The Young's modulus of a metal is `2 xx 10^(12) " dyne/cm^(2))` and its breaking stress is `11000 kg//cm^(2)`. In case of longitudinal strain the maximum energy that can be stored per cubic metre of this metal is approximately (Assume `g= 10 m//s^(2)`)

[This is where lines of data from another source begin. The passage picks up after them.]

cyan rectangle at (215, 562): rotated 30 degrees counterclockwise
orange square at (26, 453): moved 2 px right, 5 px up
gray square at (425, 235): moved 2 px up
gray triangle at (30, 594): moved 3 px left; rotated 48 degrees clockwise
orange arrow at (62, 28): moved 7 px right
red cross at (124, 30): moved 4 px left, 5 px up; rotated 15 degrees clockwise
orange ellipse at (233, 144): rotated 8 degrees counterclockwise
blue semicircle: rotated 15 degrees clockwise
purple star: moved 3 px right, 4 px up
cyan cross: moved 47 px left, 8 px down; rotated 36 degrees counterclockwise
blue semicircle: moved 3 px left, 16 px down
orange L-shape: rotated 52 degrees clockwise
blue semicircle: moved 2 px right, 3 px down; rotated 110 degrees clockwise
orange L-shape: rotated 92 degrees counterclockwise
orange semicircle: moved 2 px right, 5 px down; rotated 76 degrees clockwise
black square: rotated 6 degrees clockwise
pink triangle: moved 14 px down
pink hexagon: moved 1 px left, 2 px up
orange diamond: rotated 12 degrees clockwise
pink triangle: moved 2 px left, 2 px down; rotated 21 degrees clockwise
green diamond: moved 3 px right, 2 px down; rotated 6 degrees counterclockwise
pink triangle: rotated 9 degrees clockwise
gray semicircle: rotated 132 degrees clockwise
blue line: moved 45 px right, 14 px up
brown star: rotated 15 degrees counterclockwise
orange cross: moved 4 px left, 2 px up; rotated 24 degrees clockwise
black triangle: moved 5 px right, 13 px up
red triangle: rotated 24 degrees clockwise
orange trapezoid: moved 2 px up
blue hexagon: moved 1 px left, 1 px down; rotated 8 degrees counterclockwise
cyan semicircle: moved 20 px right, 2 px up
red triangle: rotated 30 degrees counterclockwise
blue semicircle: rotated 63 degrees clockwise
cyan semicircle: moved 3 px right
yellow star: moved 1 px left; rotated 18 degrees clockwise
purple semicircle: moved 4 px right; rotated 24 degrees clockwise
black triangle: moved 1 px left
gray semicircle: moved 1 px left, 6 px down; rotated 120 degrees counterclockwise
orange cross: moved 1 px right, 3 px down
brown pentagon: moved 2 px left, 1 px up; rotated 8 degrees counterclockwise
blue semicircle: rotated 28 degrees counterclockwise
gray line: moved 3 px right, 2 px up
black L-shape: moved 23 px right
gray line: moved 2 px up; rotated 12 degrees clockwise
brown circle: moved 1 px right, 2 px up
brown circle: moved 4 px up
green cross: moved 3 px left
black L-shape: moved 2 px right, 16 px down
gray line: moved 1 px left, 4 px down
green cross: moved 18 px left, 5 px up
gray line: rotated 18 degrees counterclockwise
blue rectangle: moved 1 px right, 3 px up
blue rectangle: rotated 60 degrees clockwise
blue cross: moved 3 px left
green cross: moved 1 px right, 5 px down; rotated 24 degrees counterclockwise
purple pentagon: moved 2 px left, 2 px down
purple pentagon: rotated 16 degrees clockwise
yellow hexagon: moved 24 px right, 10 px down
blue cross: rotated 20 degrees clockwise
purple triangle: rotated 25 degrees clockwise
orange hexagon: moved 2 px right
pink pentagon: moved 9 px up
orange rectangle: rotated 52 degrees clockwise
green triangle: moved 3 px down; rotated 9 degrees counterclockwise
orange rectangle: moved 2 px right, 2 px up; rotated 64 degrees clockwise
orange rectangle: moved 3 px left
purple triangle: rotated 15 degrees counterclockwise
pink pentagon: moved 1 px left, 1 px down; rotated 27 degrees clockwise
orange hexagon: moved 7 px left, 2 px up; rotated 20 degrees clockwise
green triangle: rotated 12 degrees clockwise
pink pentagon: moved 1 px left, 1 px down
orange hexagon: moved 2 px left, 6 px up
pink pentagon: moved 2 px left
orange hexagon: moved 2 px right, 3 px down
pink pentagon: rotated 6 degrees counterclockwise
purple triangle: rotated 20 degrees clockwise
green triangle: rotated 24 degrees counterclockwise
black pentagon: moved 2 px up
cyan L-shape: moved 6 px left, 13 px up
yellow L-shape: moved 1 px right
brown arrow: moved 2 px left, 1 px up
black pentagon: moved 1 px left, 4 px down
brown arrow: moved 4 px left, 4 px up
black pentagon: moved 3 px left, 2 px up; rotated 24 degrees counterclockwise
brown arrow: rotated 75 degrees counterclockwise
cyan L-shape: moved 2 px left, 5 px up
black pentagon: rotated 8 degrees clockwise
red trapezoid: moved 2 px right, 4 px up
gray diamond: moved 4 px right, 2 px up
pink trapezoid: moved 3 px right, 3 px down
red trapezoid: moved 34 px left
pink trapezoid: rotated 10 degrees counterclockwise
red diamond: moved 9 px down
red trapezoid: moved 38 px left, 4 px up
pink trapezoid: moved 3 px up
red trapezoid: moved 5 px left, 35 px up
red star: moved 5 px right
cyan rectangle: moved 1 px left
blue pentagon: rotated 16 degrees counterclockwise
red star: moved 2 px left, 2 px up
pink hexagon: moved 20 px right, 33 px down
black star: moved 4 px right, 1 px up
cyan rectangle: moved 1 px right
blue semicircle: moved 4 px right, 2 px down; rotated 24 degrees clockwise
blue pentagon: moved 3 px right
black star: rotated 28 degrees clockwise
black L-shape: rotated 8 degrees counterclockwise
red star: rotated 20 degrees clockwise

To solve the problem, we need to find the maximum energy that can be stored per cubic meter of the metal given its Young's modulus and breaking stress. ### Step-by-Step Solution: 1. **Understanding the Given Values:** - Young's modulus (E) = \(2 \times 10^{12} \, \text{dyne/cm}^2\) - Breaking stress (\(\sigma_{max}\)) = \(11000 \, \text{kg/cm}^2\) 2. **Convert Units:** - Convert Young's modulus from dyne/cm² to N/m² (Pascal): \[ 1 \, \text{dyne} = 10^{-5} \, \text{N} \] \[ 1 \, \text{cm}^2 = 10^{-4} \, \text{m}^2 \] Therefore, \[ E = 2 \times 10^{12} \, \text{dyne/cm}^2 = 2 \times 10^{12} \times 10^{-5} \, \text{N} / 10^{-4} \, \text{m}^2 = 2 \times 10^{12} \times 10^{4} \, \text{N/m}^2 = 2 \times 10^{16} \, \text{N/m}^2 \] - Convert breaking stress from kg/cm² to N/m²: \[ \sigma_{max} = 11000 \, \text{kg/cm}^2 = 11000 \times 10^{3} \, \text{N} / 10^{-4} \, \text{m}^2 = 11000 \times 10^{3} \times 10^{4} \, \text{N/m}^2 = 1.1 \times 10^{8} \, \text{N/m}^2 \] 3. **Calculate Maximum Energy per Unit Volume:** - The maximum energy (U) that can be stored per unit volume in a material under elastic deformation is given by the formula: \[ U = \frac{\sigma_{max}^2}{2E} \] - Substitute the values: \[ U = \frac{(1.1 \times 10^{8})^2}{2 \times (2 \times 10^{16})} \] 4. **Calculate the Values:** - First, calculate \((1.1 \times 10^{8})^2\): \[ (1.1 \times 10^{8})^2 = 1.21 \times 10^{16} \] - Now substitute this back into the energy formula: \[ U = \frac{1.21 \times 10^{16}}{4 \times 10^{16}} = \frac{1.21}{4} \times 10^{0} = 0.3025 \, \text{J/m}^3 \] 5. **Final Result:** - The maximum energy that can be stored per cubic meter of this metal is approximately \(0.3025 \, \text{J/m}^3\).